**DOCUMENT SECTION:**
Sweet Potato Tea Cake


How do you deal with tragedy? I don’t mean the personal tragedies, I mean the macro, worldwide scale. There seem to be two ways to deal with tragedy, at least online. You can obsessively talk about it, bringing it into every conversation. Or you can ignore it. Both make sense to me- the former is to acknowledge it, and by acknowledging people’s suffering it feels like you are doing something. You are not helpless. The latter makes it feel like you are refusing to give the darkness power. You are not giving in. Both make sense. Neither seem to work.

This week has been full of sorrow  and anger and determination. There are many intelligent people who have written about how to respond to these events much better than I. I do know that banning Syrian refugees from entering certain states is a wrong and hateful reaction. I do know that changing my facebook profile picture does little except show solidarity, but that solidarity is better than nihilism. And I know that some joy has to be taken from everyday life. That tragedies, whether man-made or natural, will not stop, and to never step back is to risk becoming numb.

I bake when things are tough. There’s something about making things. Sorrow does not diminish, but it cedes some room for other emotions when I feel busy and useful. It was during one of these spats that I made this cake. This cake is wholesome. It’s the type you might make for an afternoon tea break, or eat for breakfast. It’s dense and slightly fudgy in texture, and just the right amount of sweet to feel like a treat. Aaron likened it to pumpkin pie, and it’s not an unfair comparison. It’s a nurturing cake, the kind you may want to eat when the world is spinning.

I’ll leave you with a poem, because if cake doesn’t help, poetry may. Stay safe. Stay strong.

Hum

by Ann Lauterbach

The days are beautiful
The days are beautiful.

I know what days are.
The other is weather.

I know what weather is.
The days are beautiful.

Things are incidental.
Someone is weeping.

I weep for the incidental.
The days are beautiful.

Where is tomorrow?
Everyone will weep.

Tomorrow was yesterday.
The days are beautiful.

Tomorrow was yesterday.
Today is weather.

The sound of the weather
Is everyone weeping.

Everyone is incidental.
Everyone weeps.

The tears of today
Will put out tomorrow.

The rain is ashes.
The days are beautiful.

The rain falls down.
The sound is falling.

The sky is a cloud.
The days are beautiful.

The sky is dust.
The weather is yesterday.

The weather is yesterday.
The sound is weeping.

What is this dust?
The weather is nothing.

The days are beautiful.
The towers are yesterday.

The towers are incidental.
What are these ashes?

Here is the hate
That does not travel.

Here is the robe
That smells of the night

Here are the words
Retired to their books

Here are the stones
Loosed from their settings

Here is the bridge
Over the water

Here is the place
Where the sun came up

Here is a season
Dry in the fireplace.

Here are the ashes.
The days are beautiful.

**RECORDS SHOWN:**
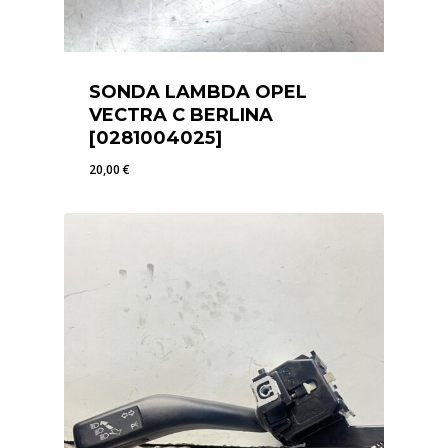
SONDA LAMBDA OPEL
VECTRA C BERLINA
[0281004025]
20,00
€
20,00
€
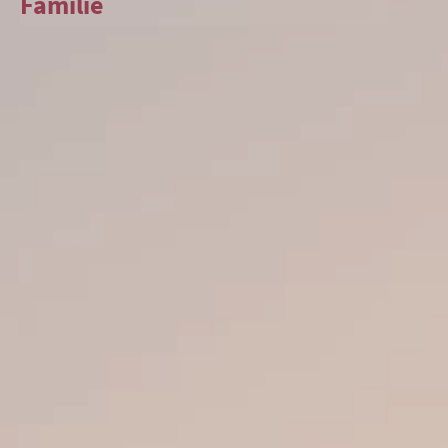
Familie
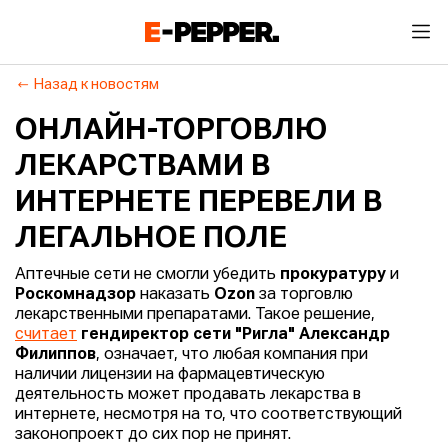
Назад к новостям
ОНЛАЙН-ТОРГОВЛЮ
ЛЕКАРСТВАМИ В
ИНТЕРНЕТЕ ПЕРЕВЕЛИ В
ЛЕГАЛЬНОЕ ПОЛЕ
Аптечные сети не смогли убедить
прокуратуру
и
Роскомнадзор
наказать
Ozon
за торговлю
лекарственными препаратами. Такое решение,
считает
гендиректор сети "Ригла" Александр
Филиппов
, означает, что любая компания при
наличии лицензии на фармацевтическую
деятельность может продавать лекарства в
интернете, несмотря на то, что соответствующий
законопроект до сих пор не принят.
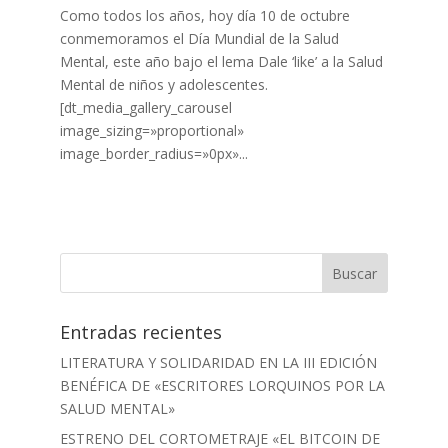
Como todos los años, hoy día 10 de octubre
conmemoramos el Día Mundial de la Salud
Mental, este año bajo el lema Dale ‘like’ a la Salud
Mental de niños y adolescentes.
[dt_media_gallery_carousel
image_sizing=»proportional»
image_border_radius=»0px»...
Entradas recientes
LITERATURA Y SOLIDARIDAD EN LA III EDICIÓN
BENÉFICA DE «ESCRITORES LORQUINOS POR LA
SALUD MENTAL»
ESTRENO DEL CORTOMETRAJE «EL BITCOIN DE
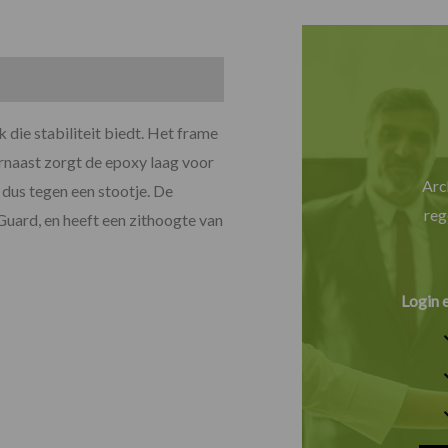
 die stabiliteit biedt. Het frame
arnaast zorgt de epoxy laag voor
Arc
dus tegen een stootje. De
reg
Guard, en heeft een zithoogte van
Login 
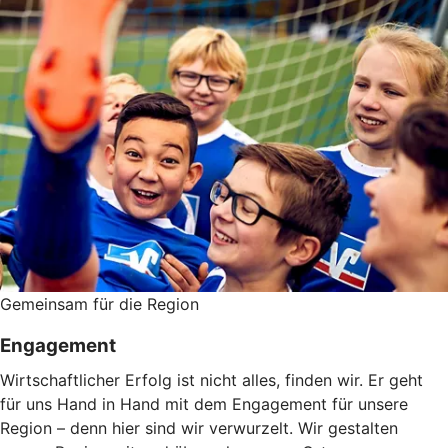
Gemeinsam für die Region
Engagement
Wirtschaftlicher Erfolg ist nicht alles, finden wir. Er geht
für uns Hand in Hand mit dem Engagement für unsere
Region – denn hier sind wir verwurzelt. Wir gestalten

**SET OF TASKS:**
- 1) In the sweet potato tea cake post, what did Aaron compare the cake to?
- 2) Resume the sweet potato tea cake post after its final line.

**RESPONSES FOR EACH TASK:**
- 1) Pumpkin pie.

- 2)
Sweet Potato Tea Cake

I roasted the sweet potatoes the day of, but you could easily roast some ahead of time and set some aside. Boyce’s original recipe calls for whole wheat flour instead of spelt, but I’m more likely to have spelt than wheat so I subbed spelt out. It also called for half a teaspoon of baking soda which I forgot (I know, I’m terrible). I quite like the end result, but if you would like a fluffier cake, you should add it in. Finally, these were originally muffins that I changed into a cake. If you would like to make muffins, I’d start checking the muffins around 25 minutes into baking.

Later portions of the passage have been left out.